The Valley Low is an exploration of The Necropastoral, an aesthetic and theoretical lens which frames the contemporary world within understandings of, and encounters with, the ‘new nature’ of the hypermodern world. A nature in which human activity is inseparable from the whole, no longer cordoned off into its own conceptual realm. A nature which is dominated by the toxic, the dead, the dying and undying, the mutated and the viral.
The Necropastoral is very much gothic in its outlook, alternately reveling and languishing within imagery of war, death, corruption and the inhuman. But where the traditional gothic was concerned with using the uncanniness of the supernatural to explore the plainly natural, (both within and without humanity) the Necropastoral instead uses the very real state of nature under capitalism to confront humanity with itself. While both are interested in using disquiet and fear as tools of revelation, the Necropastoral has no need for ghosts or eldritch beings, finding toxic waste, unexploded mines, and digital dumping grounds more than adequate to haunt its viewers.
It is atemporal, non-linear and counter-rational. Not in an attempt to further obscure, but rather to strip away the already ingrained and self-professed ‘rational’ myth of a separation between humanity and its activities, and the wider natural order. It is a reminder that there is in fact only one world; and that under the current order it has become a world of death and dissolution.
The works which appear under this theme all in some way address death, corruption, toxicity, or the uncanniness of the contemporary world.

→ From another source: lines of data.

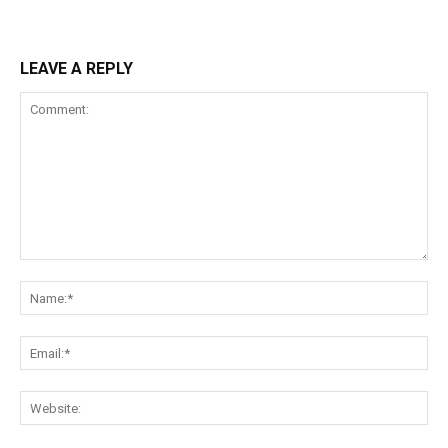
LEAVE A REPLY
Comment:
Na
Ema
Web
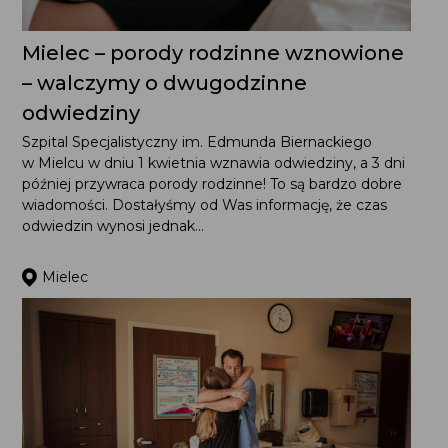
Mielec – porody rodzinne wznowione
– walczymy o dwugodzinne
odwiedziny
Szpital Specjalistyczny im. Edmunda Biernackiego
w Mielcu w dniu 1 kwietnia wznawia odwiedziny, a 3 dni
później przywraca porody rodzinne! To są bardzo dobre
wiadomości. Dostałyśmy od Was informację, że czas
odwiedzin wynosi jednak...
Mielec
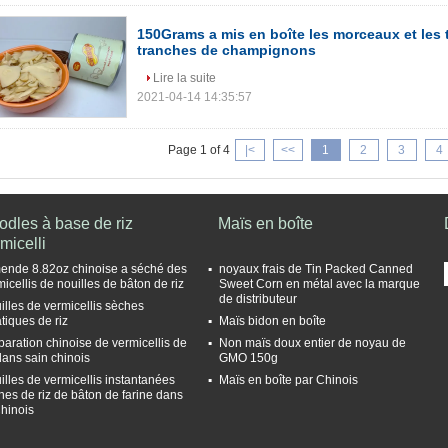
150Grams a mis en boîte les morceaux et les
tranches de champignons
Lire la suite
2021-04-14 14:35:57
Page 1 of 4
|<
<<
1
2
3
4
odles à base de riz
Maïs en boîte
micelli
mende 8.82oz chinoise a séché des
noyaux frais de Tin Packed Canned
micellis de nouilles de bâton de riz
Sweet Corn en métal avec la marque
de distributeur
illes de vermicellis sèches
tiques de riz
Maïs bidon en boîte
paration chinoise de vermicellis de
Non maïs doux entier de noyau de
 dans sain chinois
GMO 150g
illes de vermicellis instantanées
Maïs en boîte par Chinois
hes de riz de bâton de farine dans
Chinois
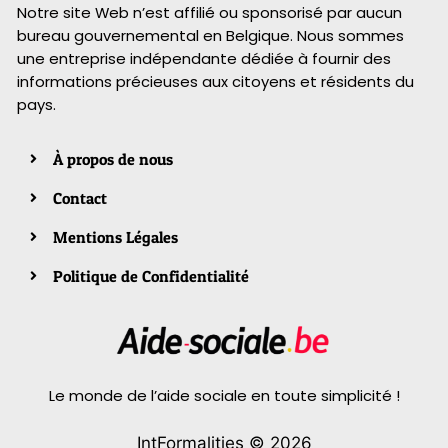
Notre site Web n’est affilié ou sponsorisé par aucun
bureau gouvernemental en Belgique. Nous sommes
une entreprise indépendante dédiée à fournir des
informations précieuses aux citoyens et résidents du
pays.
À propos de nous
Contact
Mentions Légales
Politique de Confidentialité
Le monde de l’aide sociale en toute simplicité !
IntFormalities © 2026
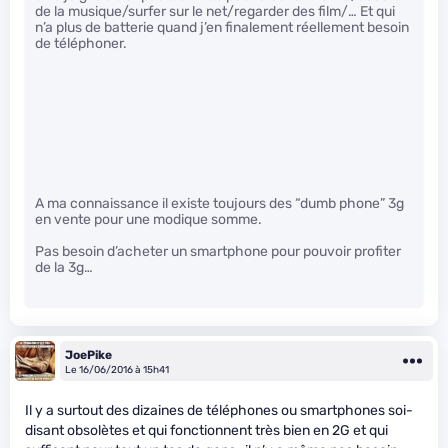
de la musique/surfer sur le net/regarder des film/… Et qui
n’a plus de batterie quand j’en finalement réellement besoin
de téléphoner.
A ma connaissance il existe toujours des “dumb phone” 3g
en vente pour une modique somme.
Pas besoin d’acheter un smartphone pour pouvoir profiter
de la 3g…
JoePike
Le 16/06/2016 à 15h41
Il y a surtout des dizaines de téléphones ou smartphones soi-
disant obsolètes et qui fonctionnent très bien en 2G et qui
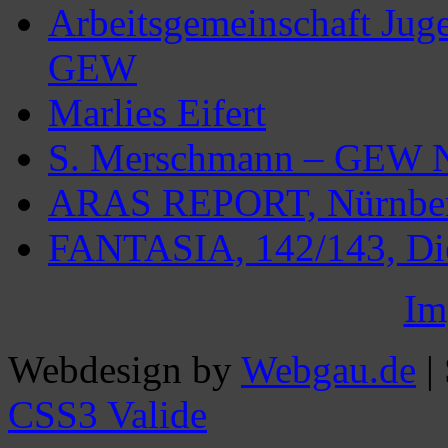
Arbeitsgemeinschaft Juge
GEW
Marlies Eifert
S. Merschmann – GEW
ARAS REPORT, Nürnberg
FANTASIA, 142/143, Die
Im
Webdesign by
Webgau.de
|
CSS3 Valide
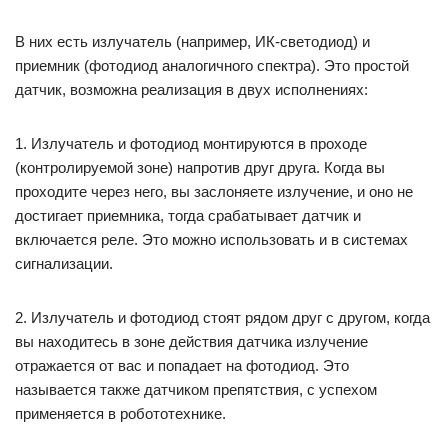
В них есть излучатель (например, ИК-светодиод) и
приемник (фотодиод аналогичного спектра). Это простой
датчик, возможна реализация в двух исполнениях:
1. Излучатель и фотодиод монтируются в проходе
(контролируемой зоне) напротив друг друга. Когда вы
проходите через него, вы заслоняете излучение, и оно не
достигает приемника, тогда срабатывает датчик и
включается реле. Это можно использовать и в системах
сигнализации.
2. Излучатель и фотодиод стоят рядом друг с другом, когда
вы находитесь в зоне действия датчика излучение
отражается от вас и попадает на фотодиод. Это
называется также датчиком препятствия, с успехом
применяется в робототехнике.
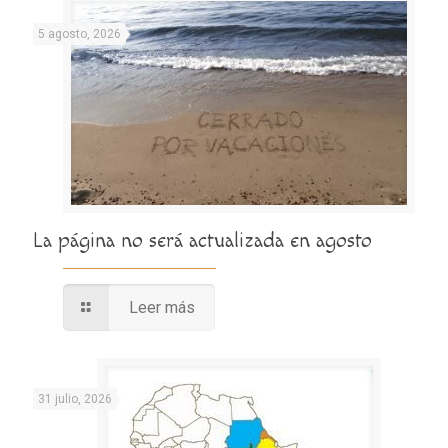
5 agosto, 2026
La página no será actualizada en agosto
Leer más
31 julio, 2026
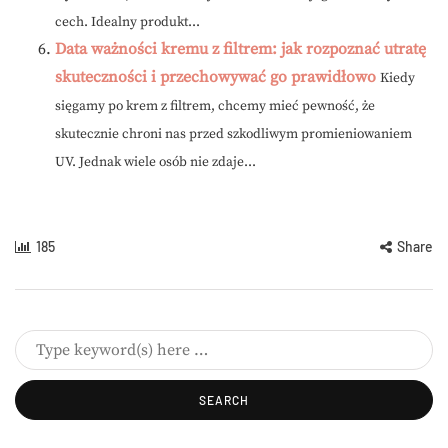
cech. Idealny produkt...
Data ważności kremu z filtrem: jak rozpoznać utratę
skuteczności i przechowywać go prawidłowo
Kiedy
sięgamy po krem z filtrem, chcemy mieć pewność, że
skutecznie chroni nas przed szkodliwym promieniowaniem
UV. Jednak wiele osób nie zdaje...
185
Share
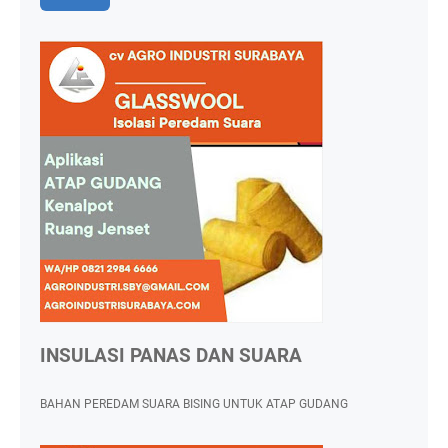
INSULASI PANAS DAN SUARA
BAHAN PEREDAM SUARA BISING UNTUK ATAP GUDANG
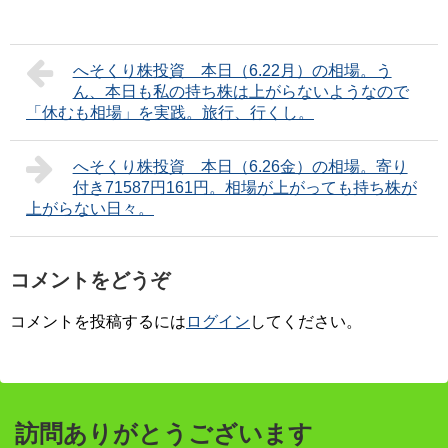
へそくり株投資 本日（6.22月）の相場。う
ん、本日も私の持ち株は上がらないようなので
「休むも相場」を実践。旅行、行くし。
へそくり株投資 本日（6.26金）の相場。寄り
付き71587円161円。相場が上がっても持ち株が
上がらない日々。
コメントをどうぞ
コメントを投稿するには
ログイン
してください。
訪問ありがとうございます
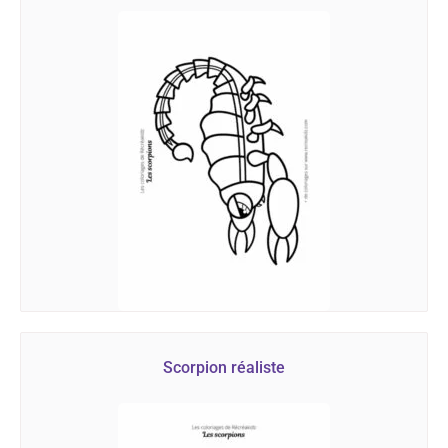
Scorpion réaliste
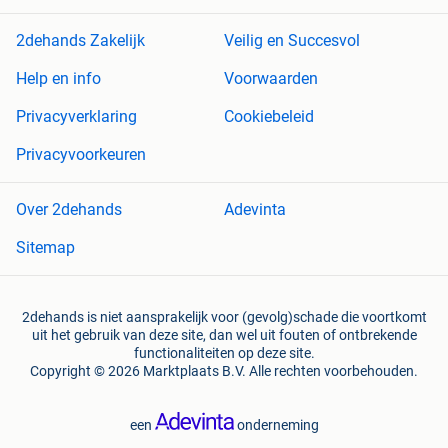
2dehands Zakelijk
Veilig en Succesvol
Help en info
Voorwaarden
Privacyverklaring
Cookiebeleid
Privacyvoorkeuren
Over 2dehands
Adevinta
Sitemap
2dehands is niet aansprakelijk voor (gevolg)schade die voortkomt
uit het gebruik van deze site, dan wel uit fouten of ontbrekende
functionaliteiten op deze site.
Copyright © 2026 Marktplaats B.V. Alle rechten voorbehouden.
een
onderneming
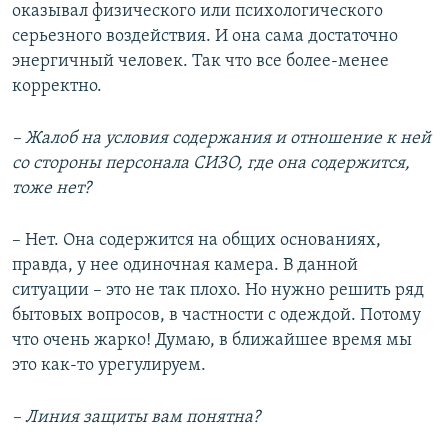
оказывал физического или психологического
серьезного воздействия. И она сама достаточно
энергичный человек. Так что все более-менее
корректно.
– Жалоб на условия содержания и отношение к ней
со стороны персонала СИЗО, где она содержится,
тоже нет?
– Нет. Она содержится на общих основаниях,
правда, у нее одиночная камера. В данной
ситуации – это не так плохо. Но нужно решить ряд
бытовых вопросов, в частности с одеждой. Потому
что очень жарко! Думаю, в ближайшее время мы
это как-то урегулируем.
– Линия защиты вам понятна?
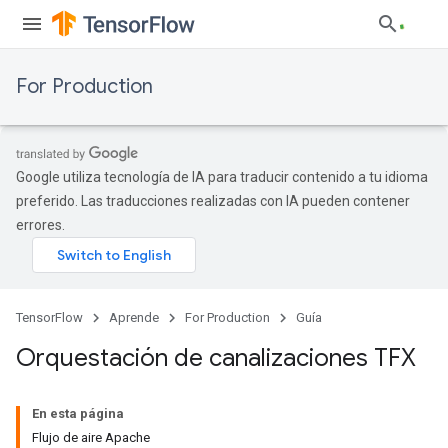
For Production
Google utiliza tecnología de IA para traducir contenido a tu idioma
preferido. Las traducciones realizadas con IA pueden contener
errores.
TensorFlow
Aprende
For Production
Guía
Orquestación de canalizaciones TFX
En esta página
Flujo de aire Apache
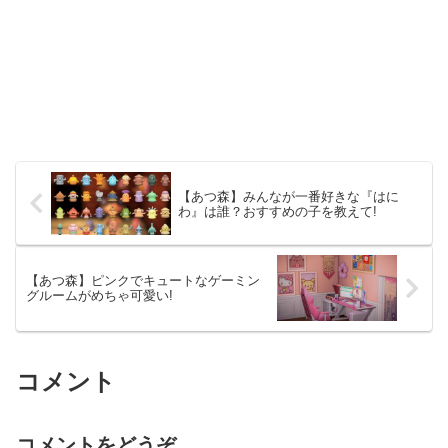
【あつ森】みんなが一番好きな『はに
わ』は誰？おすすめの子を教えて!
【あつ森】ピンクでキュートなゲーミン
グルームがめちゃ可愛い!
コメント
コメントをどうぞ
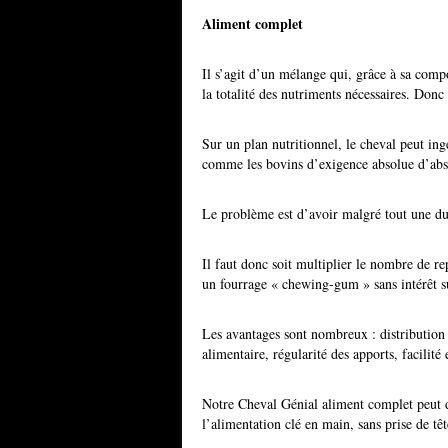
Aliment complet
Il s’agit d’un mélange qui, grâce à sa compos
la totalité des nutriments nécessaires. Donc 
Sur un plan nutritionnel, le cheval peut ing
comme les bovins d’exigence absolue d’abso
Le problème est d’avoir malgré tout une dur
Il faut donc soit multiplier le nombre de r
un fourrage « chewing-gum » sans intérêt su
Les avantages sont nombreux : distribution r
alimentaire, régularité des apports, facilité 
Notre Cheval Génial aliment complet peut d
l’alimentation clé en main, sans prise de têt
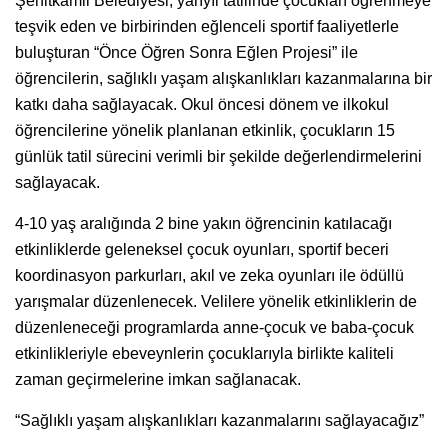
Şehitkamil Belediyesi, yarıyıl tatilinde çocukları öğrenmeye
teşvik eden ve birbirinden eğlenceli sportif faaliyetlerle
buluşturan “Önce Öğren Sonra Eğlen Projesi” ile
öğrencilerin, sağlıklı yaşam alışkanlıkları kazanmalarına bir
katkı daha sağlayacak. Okul öncesi dönem ve ilkokul
öğrencilerine yönelik planlanan etkinlik, çocukların 15
günlük tatil sürecini verimli bir şekilde değerlendirmelerini
sağlayacak.
4-10 yaş aralığında 2 bine yakın öğrencinin katılacağı
etkinliklerde geleneksel çocuk oyunları, sportif beceri
koordinasyon parkurları, akıl ve zeka oyunları ile ödüllü
yarışmalar düzenlenecek. Velilere yönelik etkinliklerin de
düzenleneceği programlarda anne-çocuk ve baba-çocuk
etkinlikleriyle ebeveynlerin çocuklarıyla birlikte kaliteli
zaman geçirmelerine imkan sağlanacak.
“Sağlıklı yaşam alışkanlıkları kazanmalarını sağlayacağız”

They are also all lively, revelatory or lavishly excessive, just as much as they are mournful, or fearful, or haunting. Rather than seeking to further the divide between humanity and the new nature we have created, they are instead excursions into that world; encounters with what we have wrought, both good and ill. They dance (in one case quite literally) amongst the grave markers and weeds and toxic molds of the now, in the sickly twilight of our hypermodern age.